How do you feel about cars? Are you in favor or banning them too? More people are killed by cars than by guns. Have you also called for a ban on cars? Or perhaps you’d be in favor of everyone having to own a smart car, and prohibiting anything larger that is clearly more dangerous?
How do you feel about swimming pools? Should we limit their depth?
If you don’t want me to insult your intelligence, then please employ it equally in all aspects of life.
Had the shooter walked into the mall without that AR-15 the loved ones of Forsyth and Yuille might not be heartbroken this week.
How many rounds of ammunition did he have? How many shots did he fire? How many people were injured or killed?
Any hunting rifle could have done the same thing. Any Ruger 10/22 could have done the same thing. Any handgun could have done the same thing. What he was carrying DID NOT MAKE A DIFFERENCE. He elected to take those actions. He could have done so with ANY firearm. He could have done so with a sword. He could have done a lot more with a car into a group of pedestrians.
But, let’s look at something else along with your last comment…
Please explain it in a way that makes all of us feel that your right to specifically own an assault weapon outweighs the lives of Forsyth and Yuille.

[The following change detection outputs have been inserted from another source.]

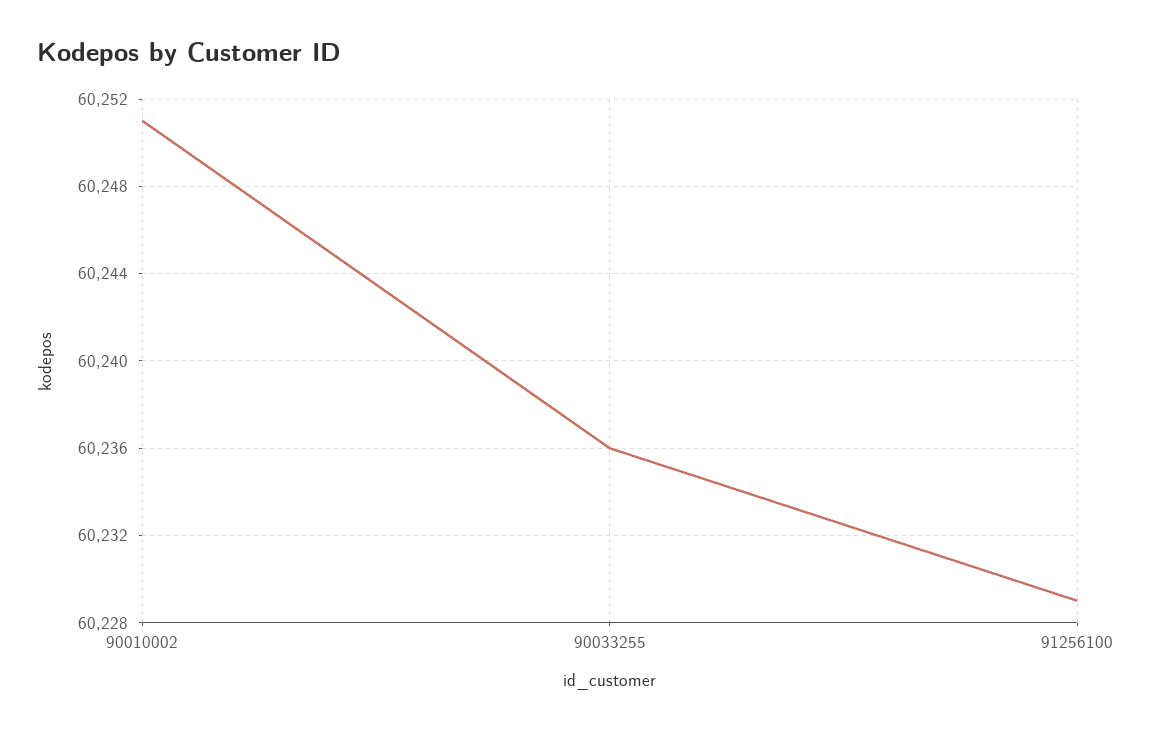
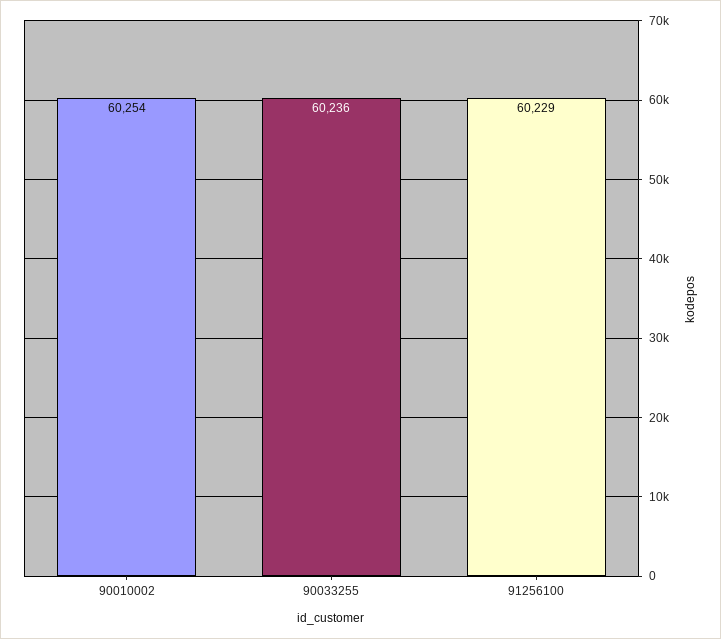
  {
-   "90010002": 60251,
+   "90010002": 60254,
    "90033255": 60236,
    "91256100": 60229
  }

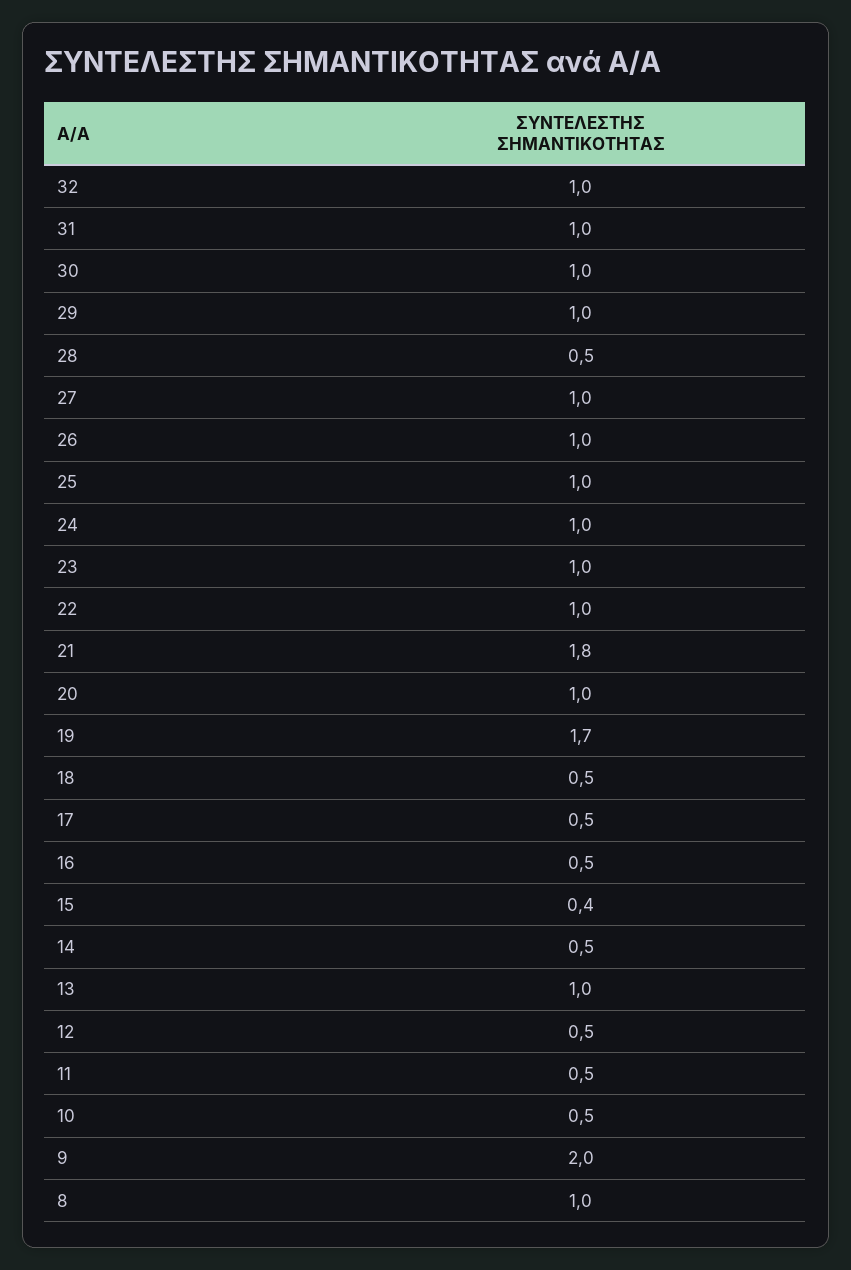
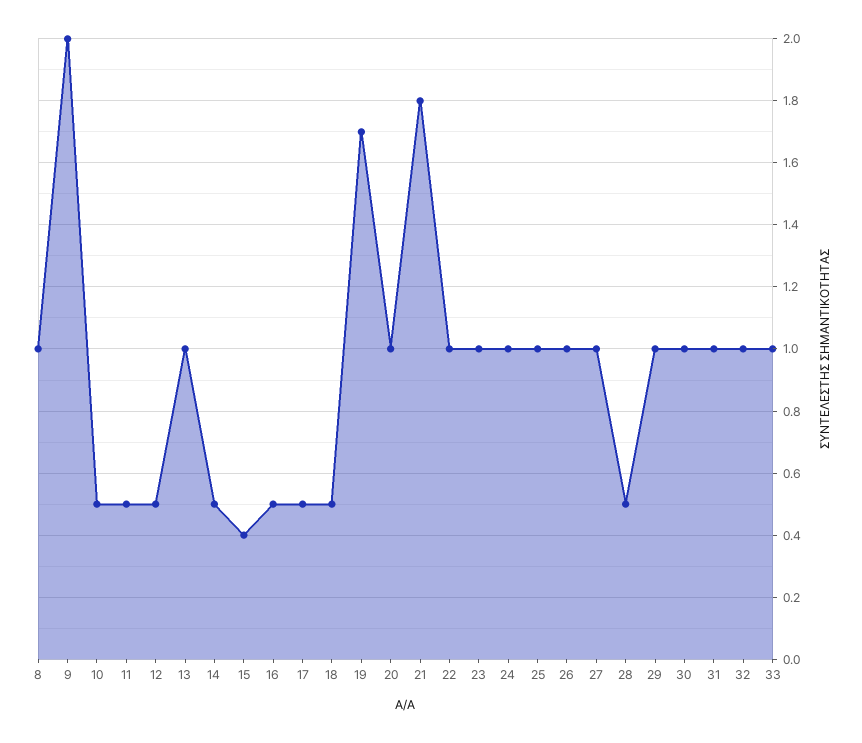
  {
    "32": 1,
    "31": 1,
    "30": 1,
    "29": 1,
    "28": 0.5,
    "27": 1,
    "26": 1,
    "25": 1,
    "24": 1,
    "23": 1,
    "22": 1,
    "21": 1.8,
    "20": 1,
    "19": 1.7,
    "18": 0.5,
    "17": 0.5,
    "16": 0.5,
    "15": 0.4,
    "14": 0.5,
    "13": 1,
    "12": 0.5,
    "11": 0.5,
    "10": 0.5,
    "9": 2,
-   "8": 1
+   "8": 1,
+   "33": 1
  }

Again, it wasn’t an “assault weapon”. But even so, In Oregon, you do have the ability to obtain a Concealed Firearm Permit. You say that you don’t object to handguns for personal defense. Well, in Oregon you can get a permit to carry a loaded handgun on your person for your defense. Why didn’t Forsyth and Yuille have concealed handguns to defend themselves with? Why didn’t any of the others there?
If THEY had elected to take responsibility for their own safety, they might have had a chance to defend themselves.
You see, in a free society, bad things can and do happen. That’s part of the risk you take living your life in a free society. That’s why the 2nd Amendment (and the law) covers being able to carry a firearm to defend yourself. You are free to take responsibility for your safety and have the ability to defend yourself. No, it’s not a guarantee of safety, but it does give you a fighting chance.
You may elect to buy a smart car and drive it on the freeway next to F350 pickups and 18-wheelers. You trust that the others on the road obey the laws and are responsibile. Yet you know that not everyone obeys the law, and you know that not everyone is responsible. You know that some people drink and drive (against the law), but you take that risk in stepping into your car or even walking on the sidewalk. Even though others have trucks that you won’t survive against in a crash, you still get on the road with them and allow them the freedom to drive what they want, and trust that they will obey the laws.
It’s the same with guns. You can not care about freedom and say “Well, I don’t want others to have guns that scare me”. They did that in England and Australia. Now they are looking at banning swords and putting restrictions on what sizes of kitchen knives you can buy.
You are either for freedom, or against it. You either accept the risks of living life in a free society, or you go where there is less freedom and a greater “feeling” of security. But even in those places, that feeling is just that. A feeling. If someone with ill intent decides to act, it will happen anyway.